When life gives you Tangerines
Written by Lim Sang-choon & Directed by Kim Won-seok
Rating: ★★★★★
Well, here I am again, scribbling about a story before its final curtain falls—maybe because some tales bare their heart long before the end. When Life Gives You Tangerines has swept me off my feet in early 2025—a sweet-sour tale unfolding across spring, summer, fall, and winter, its 16 episodes dropping four by four on Netflix like seasons turning. Love and regret thread through it, traces I can’t let go, shaped by a contemplative, non-linear dance that feels deliberate and brilliant—a storyteller’s quiet genius.

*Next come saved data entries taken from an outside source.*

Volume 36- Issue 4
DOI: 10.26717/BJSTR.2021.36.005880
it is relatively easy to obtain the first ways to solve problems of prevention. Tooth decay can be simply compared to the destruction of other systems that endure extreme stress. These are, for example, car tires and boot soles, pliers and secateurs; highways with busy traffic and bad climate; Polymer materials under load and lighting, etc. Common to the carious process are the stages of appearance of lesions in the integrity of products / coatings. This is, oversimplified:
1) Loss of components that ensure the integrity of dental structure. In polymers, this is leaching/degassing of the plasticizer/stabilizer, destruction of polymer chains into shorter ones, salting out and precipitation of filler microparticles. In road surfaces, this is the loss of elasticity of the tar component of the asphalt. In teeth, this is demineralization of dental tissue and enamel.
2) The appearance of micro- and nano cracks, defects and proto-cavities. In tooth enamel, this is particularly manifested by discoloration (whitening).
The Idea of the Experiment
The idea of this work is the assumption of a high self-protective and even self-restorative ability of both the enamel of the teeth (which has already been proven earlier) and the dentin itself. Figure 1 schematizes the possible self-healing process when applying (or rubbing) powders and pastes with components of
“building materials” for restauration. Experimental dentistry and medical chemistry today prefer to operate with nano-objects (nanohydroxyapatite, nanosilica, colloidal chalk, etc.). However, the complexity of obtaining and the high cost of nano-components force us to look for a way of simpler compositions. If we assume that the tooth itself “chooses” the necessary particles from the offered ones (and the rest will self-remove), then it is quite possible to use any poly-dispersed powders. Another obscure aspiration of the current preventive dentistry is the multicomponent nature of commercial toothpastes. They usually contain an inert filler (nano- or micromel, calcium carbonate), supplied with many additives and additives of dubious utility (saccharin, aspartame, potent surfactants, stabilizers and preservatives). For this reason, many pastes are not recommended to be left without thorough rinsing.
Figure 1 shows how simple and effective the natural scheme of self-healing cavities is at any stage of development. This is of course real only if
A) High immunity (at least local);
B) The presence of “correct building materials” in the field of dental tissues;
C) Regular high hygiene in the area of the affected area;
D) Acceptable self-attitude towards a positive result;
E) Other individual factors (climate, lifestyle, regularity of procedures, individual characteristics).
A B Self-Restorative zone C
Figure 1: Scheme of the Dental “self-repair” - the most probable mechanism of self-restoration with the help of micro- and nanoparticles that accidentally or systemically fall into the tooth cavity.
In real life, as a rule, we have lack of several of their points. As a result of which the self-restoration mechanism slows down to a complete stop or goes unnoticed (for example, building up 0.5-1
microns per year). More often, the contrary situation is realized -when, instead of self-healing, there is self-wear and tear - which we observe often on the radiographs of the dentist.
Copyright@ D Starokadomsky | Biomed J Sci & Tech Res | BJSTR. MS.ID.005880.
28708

And in that gentle unfolding, it reveals truths that settle deep—like one line I can’t shake: “Parents remember only what they regret, while children remember only their disappointments.” It’s a universal ache—families bound by love yet drifting in the weight of their own eyes. I see it in my own life—the apologies I never spoke, the silences I let grow. This drama holds those quiet distances up to the light, showing how fragile and beautiful our ties are.

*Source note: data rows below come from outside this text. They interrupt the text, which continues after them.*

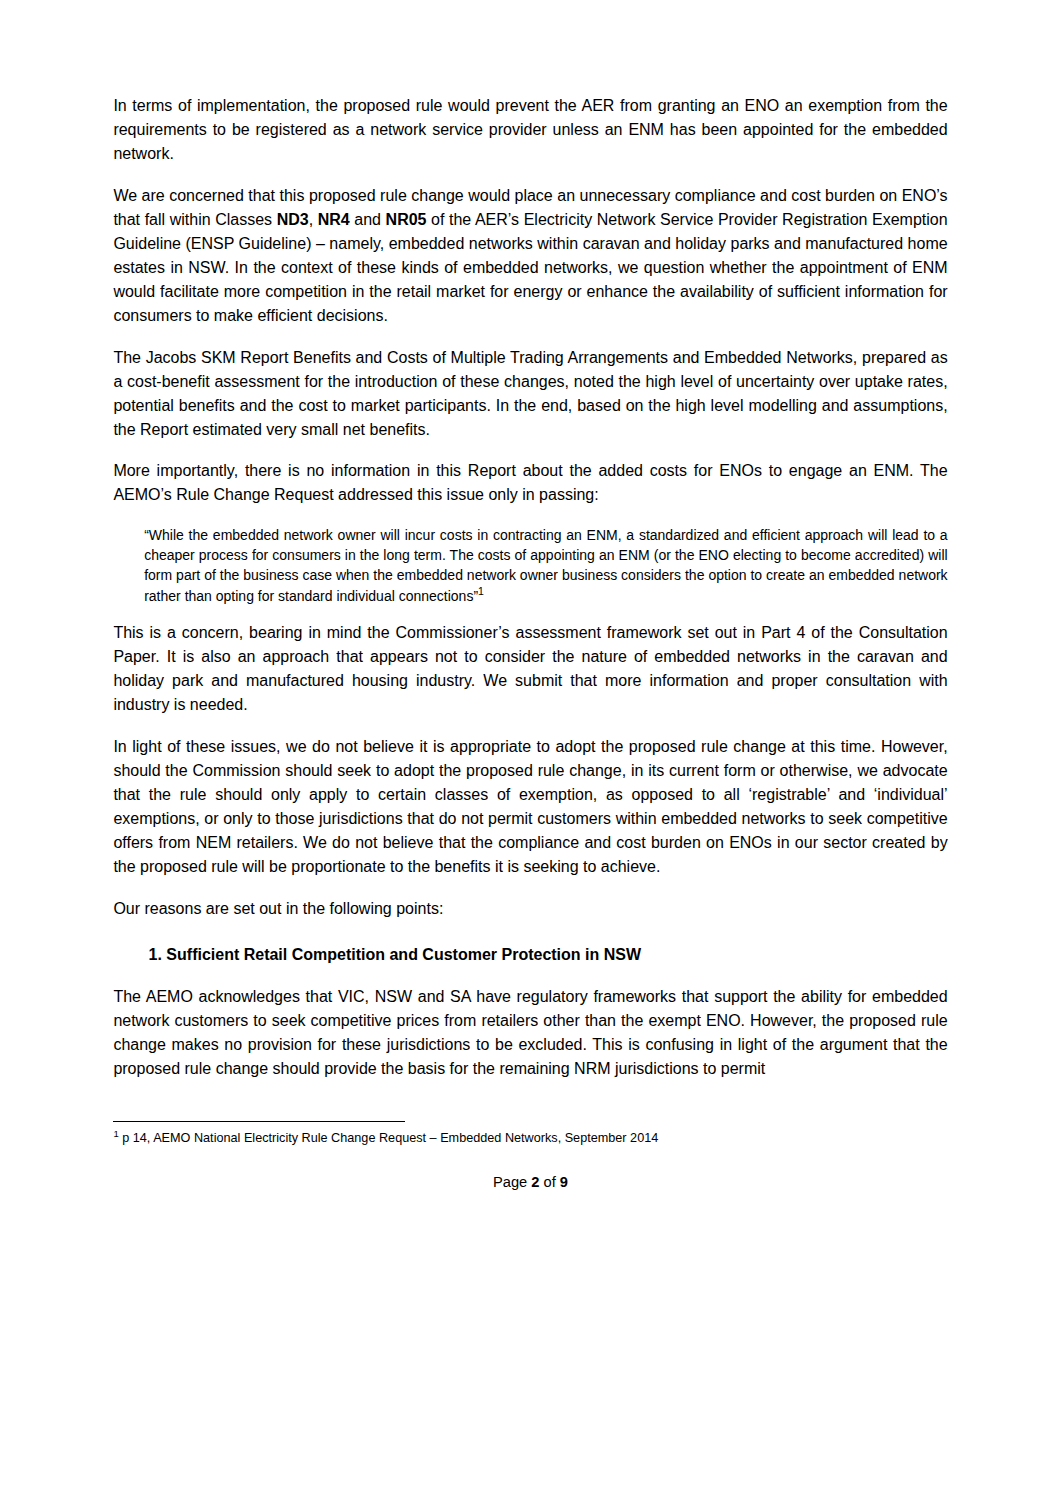In terms of implementation, the proposed rule would prevent the AER from granting an ENO an exemption from the requirements to be registered as a network service provider unless an ENM has been appointed for the embedded network.
We are concerned that this proposed rule change would place an unnecessary compliance and cost burden on ENO’s that fall within Classes ND3, NR4 and NR05 of the AER’s Electricity Network Service Provider Registration Exemption Guideline (ENSP Guideline) – namely, embedded networks within caravan and holiday parks and manufactured home estates in NSW. In the context of these kinds of embedded networks, we question whether the appointment of ENM would facilitate more competition in the retail market for energy or enhance the availability of sufficient information for consumers to make efficient decisions.
The Jacobs SKM Report Benefits and Costs of Multiple Trading Arrangements and Embedded Networks, prepared as a cost-benefit assessment for the introduction of these changes, noted the high level of uncertainty over uptake rates, potential benefits and the cost to market participants. In the end, based on the high level modelling and assumptions, the Report estimated very small net benefits.
More importantly, there is no information in this Report about the added costs for ENOs to engage an ENM. The AEMO’s Rule Change Request addressed this issue only in passing:
“While the embedded network owner will incur costs in contracting an ENM, a standardized and efficient approach will lead to a cheaper process for consumers in the long term. The costs of appointing an ENM (or the ENO electing to become accredited) will form part of the business case when the embedded network owner business considers the option to create an embedded network rather than opting for standard individual connections”1
This is a concern, bearing in mind the Commissioner’s assessment framework set out in Part 4 of the Consultation Paper. It is also an approach that appears not to consider the nature of embedded networks in the caravan and holiday park and manufactured housing industry. We submit that more information and proper consultation with industry is needed.
In light of these issues, we do not believe it is appropriate to adopt the proposed rule change at this time. However, should the Commission should seek to adopt the proposed rule change, in its current form or otherwise, we advocate that the rule should only apply to certain classes of exemption, as opposed to all ‘registrable’ and ‘individual’ exemptions, or only to those jurisdictions that do not permit customers within embedded networks to seek competitive offers from NEM retailers. We do not believe that the compliance and cost burden on ENOs in our sector created by the proposed rule will be proportionate to the benefits it is seeking to achieve.
Our reasons are set out in the following points:
1. Sufficient Retail Competition and Customer Protection in NSW
The AEMO acknowledges that VIC, NSW and SA have regulatory frameworks that support the ability for embedded network customers to seek competitive prices from retailers other than the exempt ENO. However, the proposed rule change makes no provision for these jurisdictions to be excluded. This is confusing in light of the argument that the proposed rule change should provide the basis for the remaining NRM jurisdictions to permit
1 p 14, AEMO National Electricity Rule Change Request – Embedded Networks, September 2014
Page 2 of 9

That ache feels like the heartbeat of this story, which director Kim Won-seok calls “a tribute to the generations of grandmothers, grandfathers, fathers, and mothers who lived fiercely, and a song for the daughters and sons stepping into the world ahead.” It’s a hand on your shoulder, a whisper that life, in all its seasons, is worth holding close. Every choice here feels like poetry, subtle yet profound, and the characters bloom within it.

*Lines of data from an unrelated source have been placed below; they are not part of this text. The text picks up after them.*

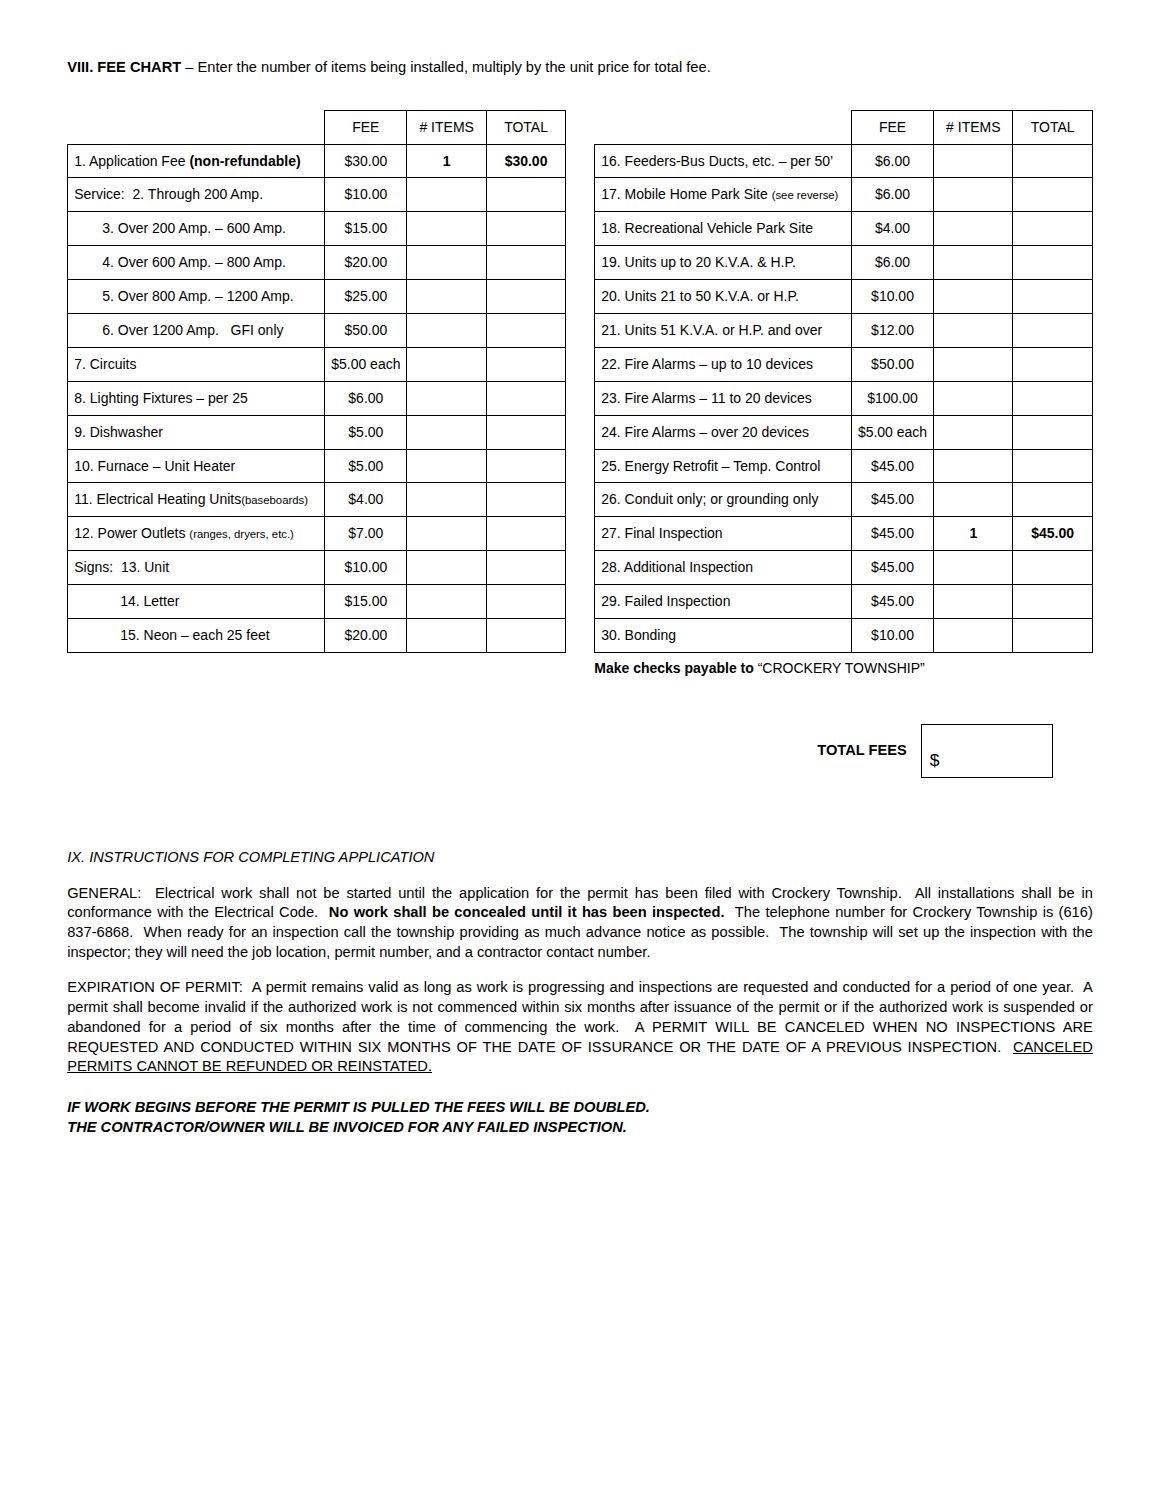VIII. FEE CHART – Enter the number of items being installed, multiply by the unit price for total fee.
| | FEE | # ITEMS | TOTAL |
| 1. Application Fee (non-refundable) | $30.00 | 1 | $30.00 |
| Service: 2. Through 200 Amp. | $10.00 | | |
| 3. Over 200 Amp. – 600 Amp. | $15.00 | | |
| 4. Over 600 Amp. – 800 Amp. | $20.00 | | |
| 5. Over 800 Amp. – 1200 Amp. | $25.00 | | |
| 6. Over 1200 Amp. GFI only | $50.00 | | |
| 7. Circuits | $5.00 each | | |
| 8. Lighting Fixtures – per 25 | $6.00 | | |
| 9. Dishwasher | $5.00 | | |
| 10. Furnace – Unit Heater | $5.00 | | |
| 11. Electrical Heating Units (baseboards) | $4.00 | | |
| 12. Power Outlets (ranges, dryers, etc.) | $7.00 | | |
| Signs: 13. Unit | $10.00 | | |
| 14. Letter | $15.00 | | |
| 15. Neon – each 25 feet | $20.00 | | |
| | FEE | # ITEMS | TOTAL |
| 16. Feeders-Bus Ducts, etc. – per 50’ | $6.00 | | |
| 17. Mobile Home Park Site (see reverse) | $6.00 | | |
| 18. Recreational Vehicle Park Site | $4.00 | | |
| 19. Units up to 20 K.V.A. & H.P. | $6.00 | | |
| 20. Units 21 to 50 K.V.A. or H.P. | $10.00 | | |
| 21. Units 51 K.V.A. or H.P. and over | $12.00 | | |
| 22. Fire Alarms – up to 10 devices | $50.00 | | |
| 23. Fire Alarms – 11 to 20 devices | $100.00 | | |
| 24. Fire Alarms – over 20 devices | $5.00 each | | |
| 25. Energy Retrofit – Temp. Control | $45.00 | | |
| 26. Conduit only; or grounding only | $45.00 | | |
| 27. Final Inspection | $45.00 | 1 | $45.00 |
| 28. Additional Inspection | $45.00 | | |
| 29. Failed Inspection | $45.00 | | |
| 30. Bonding | $10.00 | | |
Make checks payable to “CROCKERY TOWNSHIP”
TOTAL FEES
$
IX. INSTRUCTIONS FOR COMPLETING APPLICATION
GENERAL: Electrical work shall not be started until the application for the permit has been filed with Crockery Township. All installations shall be in conformance with the Electrical Code. No work shall be concealed until it has been inspected. The telephone number for Crockery Township is (616) 837-6868. When ready for an inspection call the township providing as much advance notice as possible. The township will set up the inspection with the inspector; they will need the job location, permit number, and a contractor contact number.
EXPIRATION OF PERMIT: A permit remains valid as long as work is progressing and inspections are requested and conducted for a period of one year. A permit shall become invalid if the authorized work is not commenced within six months after issuance of the permit or if the authorized work is suspended or abandoned for a period of six months after the time of commencing the work. A PERMIT WILL BE CANCELED WHEN NO INSPECTIONS ARE REQUESTED AND CONDUCTED WITHIN SIX MONTHS OF THE DATE OF ISSURANCE OR THE DATE OF A PREVIOUS INSPECTION. CANCELED PERMITS CANNOT BE REFUNDED OR REINSTATED.
IF WORK BEGINS BEFORE THE PERMIT IS PULLED THE FEES WILL BE DOUBLED.
THE CONTRACTOR/OWNER WILL BE INVOICED FOR ANY FAILED INSPECTION.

That poetic motion cradles the actors, too—like IU, whose understated grace glows brighter with every quiet shift. She doesn’t perform; she lives it, lingering long after the screen fades. And Park Bo-gum—ever since Reply 1988 and Love in the Moonlight, I’m hooked—brings a deeply human soul to life with such nuance. Their chemistry isn’t loud or staged; it’s real, effortless, a lived-in warmth I’ll turn to when the world feels heavy.
Now that I’ve walked this story to its end, I’m still caught in awe. Some tales don’t just flicker past—they sink into your bones, asking to be felt. When Life Gives You Tangerines is one of them—a quiet melody of seasons, carried by regular Joes like you and me. That’s what makes it hit different: these aren’t grand heroes, but familiar souls, old friends I’ll hold close. The screen’s gone dark, but the feeling hums on, soft and steady, a whisper of wonder I’m not ready to let go.